Lethiscus Temporal range: Early Carboniferous

Scientific classification
- Domain: Eukaryota
- Kingdom: Animalia
- Phylum: Chordata
- Clade: Sarcopterygii
- Clade: Tetrapodomorpha
- Order: †Aistopoda
- Family: †Lethiscidae Wellstead, 1982
- Genus: †Lethiscus Wellstead, 1982
- Species: †L. stocki
- Binomial name: †Lethiscus stocki Wellstead, 1982

= Lethiscus =

- Authority: Wellstead, 1982
- Parent authority: Wellstead, 1982

Extinct genus of tetrapodomorphs

Lethiscus is the earliest known representative of the Aistopoda, a group of very specialised snake-like tetrapodomorphs known from the early Carboniferous (Mississippian).

Lethiscus is known from only a single specimen from the Holkerian Stage (Middle Viséan) of the Early Carboniferous (Middle Mississippian) of Scotland, and is one of the oldest known post Devonian tetrapods. Despite its very early date, it was already a highly advanced animal.

The skull is specialised and light, very like that of Ophiderpeton, with the orbits, far forward, and the cheek region unossified (lacking bone). There are approximately 30 closely spaced teeth on the maxilla and dentary, and a sutural pattern of the skull closely resembles that of the Late Carboniferous aïstopod Oestocephalus.

- _EXTRACTED INFORMATION_
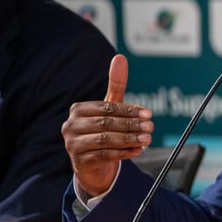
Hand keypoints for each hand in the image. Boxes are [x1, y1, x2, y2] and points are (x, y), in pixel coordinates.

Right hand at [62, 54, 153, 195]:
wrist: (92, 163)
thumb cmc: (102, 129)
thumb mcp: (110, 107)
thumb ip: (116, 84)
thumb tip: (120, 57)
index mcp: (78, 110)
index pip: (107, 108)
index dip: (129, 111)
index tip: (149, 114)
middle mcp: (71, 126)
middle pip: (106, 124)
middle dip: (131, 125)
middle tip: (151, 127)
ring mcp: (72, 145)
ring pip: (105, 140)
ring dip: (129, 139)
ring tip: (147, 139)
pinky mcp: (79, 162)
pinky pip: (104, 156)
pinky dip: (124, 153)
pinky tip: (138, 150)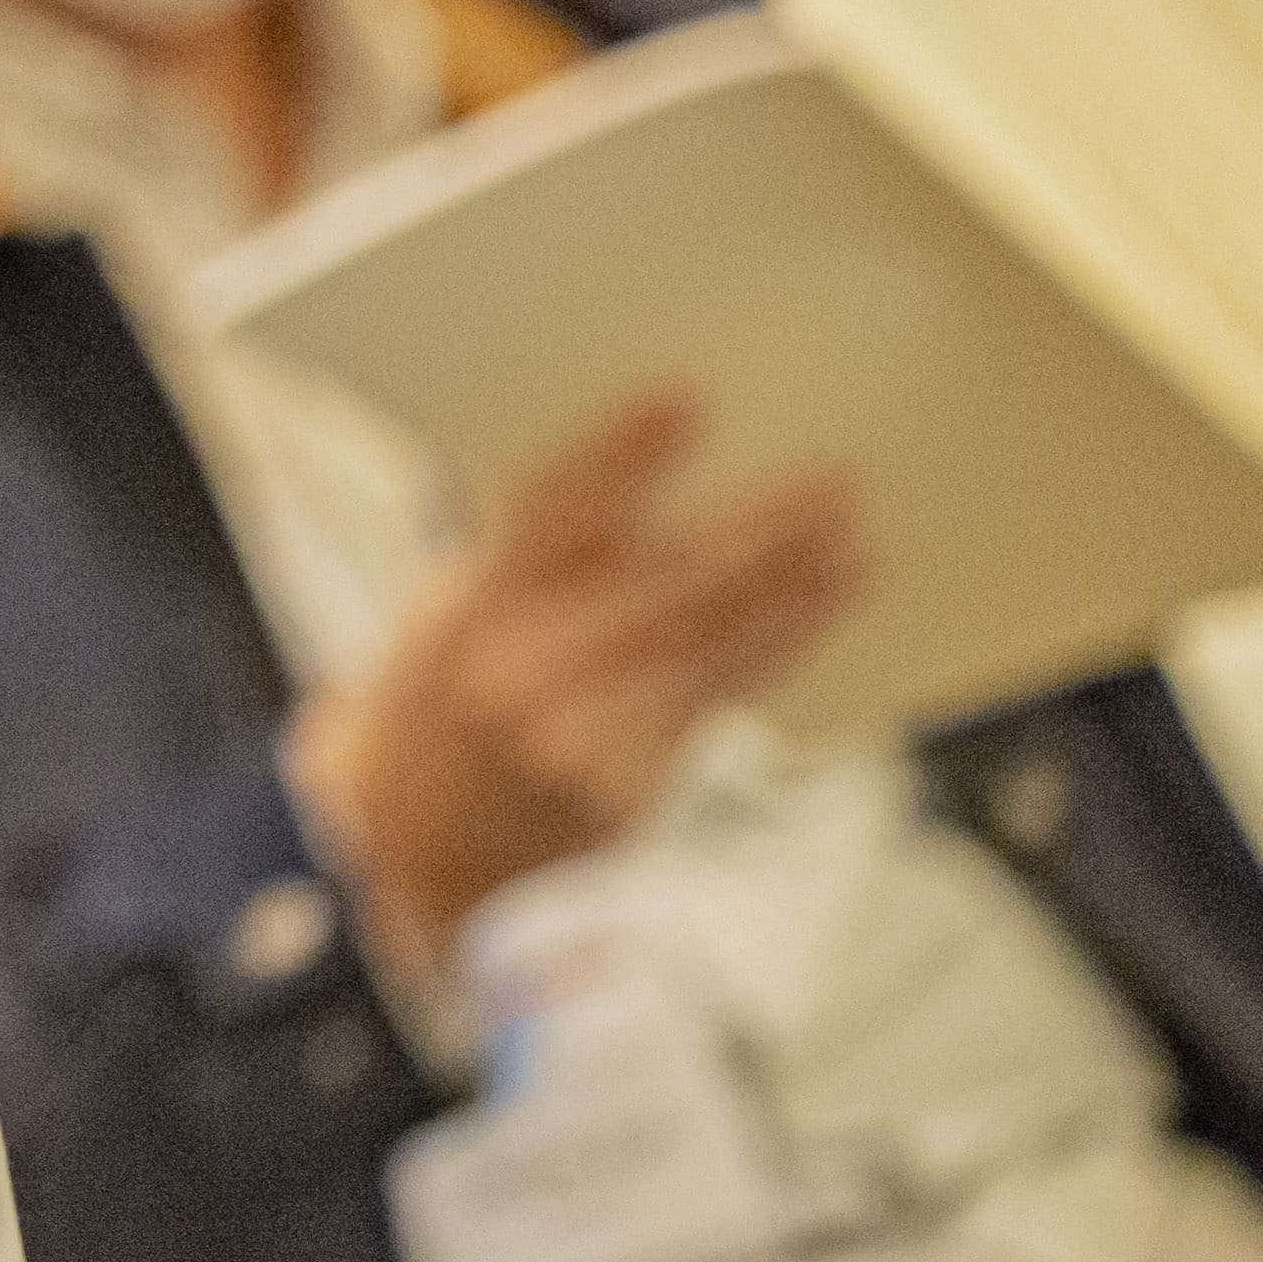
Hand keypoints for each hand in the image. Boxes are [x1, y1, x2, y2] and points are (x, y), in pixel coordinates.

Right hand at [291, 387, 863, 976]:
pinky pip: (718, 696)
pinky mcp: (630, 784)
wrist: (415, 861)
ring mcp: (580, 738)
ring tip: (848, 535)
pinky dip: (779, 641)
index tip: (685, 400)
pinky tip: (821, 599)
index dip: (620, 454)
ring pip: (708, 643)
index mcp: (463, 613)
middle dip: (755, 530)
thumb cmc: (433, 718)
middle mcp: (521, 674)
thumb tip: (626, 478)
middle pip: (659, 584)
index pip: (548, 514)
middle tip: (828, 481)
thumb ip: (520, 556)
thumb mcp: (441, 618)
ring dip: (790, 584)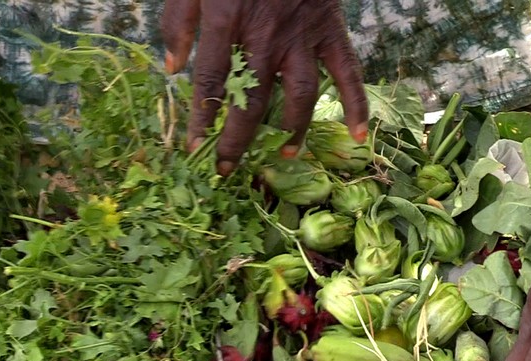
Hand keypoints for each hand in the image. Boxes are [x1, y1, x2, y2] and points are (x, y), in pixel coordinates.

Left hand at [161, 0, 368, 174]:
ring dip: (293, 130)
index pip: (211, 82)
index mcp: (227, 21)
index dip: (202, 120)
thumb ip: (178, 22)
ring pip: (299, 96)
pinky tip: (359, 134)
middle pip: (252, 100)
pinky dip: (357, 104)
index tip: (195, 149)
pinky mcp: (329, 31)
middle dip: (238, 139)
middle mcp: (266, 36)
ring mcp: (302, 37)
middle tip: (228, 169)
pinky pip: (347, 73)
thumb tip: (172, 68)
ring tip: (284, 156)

- _TASKS TO COMPLETE_
1. Copy the Lethiscus passage from "Lethiscus is the" up to and including "Carboniferous aïstopod Oestocephalus.".
2. Carry on the Lethiscus article from the point where it stops.

- _WRITTEN ANSWERS_
1.
Lethiscus is the earliest known representative of the Aistopoda, a group of very specialised snake-like tetrapodomorphs known from the early Carboniferous (Mississippian).

Lethiscus is known from only a single specimen from the Holkerian Stage (Middle Viséan) of the Early Carboniferous (Middle Mississippian) of Scotland, and is one of the oldest known post Devonian tetrapods. Despite its very early date, it was already a highly advanced animal.

The skull is specialised and light, very like that of Ophiderpeton, with the orbits, far forward, and the cheek region unossified (lacking bone). There are approximately 30 closely spaced teeth on the maxilla and dentary, and a sutural pattern of the skull closely resembles that of the Late Carboniferous aïstopod Oestocephalus.

2.
There is no trace of limbs. However, unlike later members of the aïstopod lineage, the vertebrae still possess intercentra, and the pleurocentra are large.

Lethiscus is the only representative of the family Lethiscidae. Owing to its early date, it has since its discovery been considered ancestral to later aïstopods, and more recent cladistic research (Anderson et al. 2003) confirms its position as the most basal (primitive) aistopod. A 2017 cladistic analysis incorporated new data on Lethiscus found all aïstopods, including Lethiscus, to be stem-tetrapods, rendering Lepospondyli polyphyletic.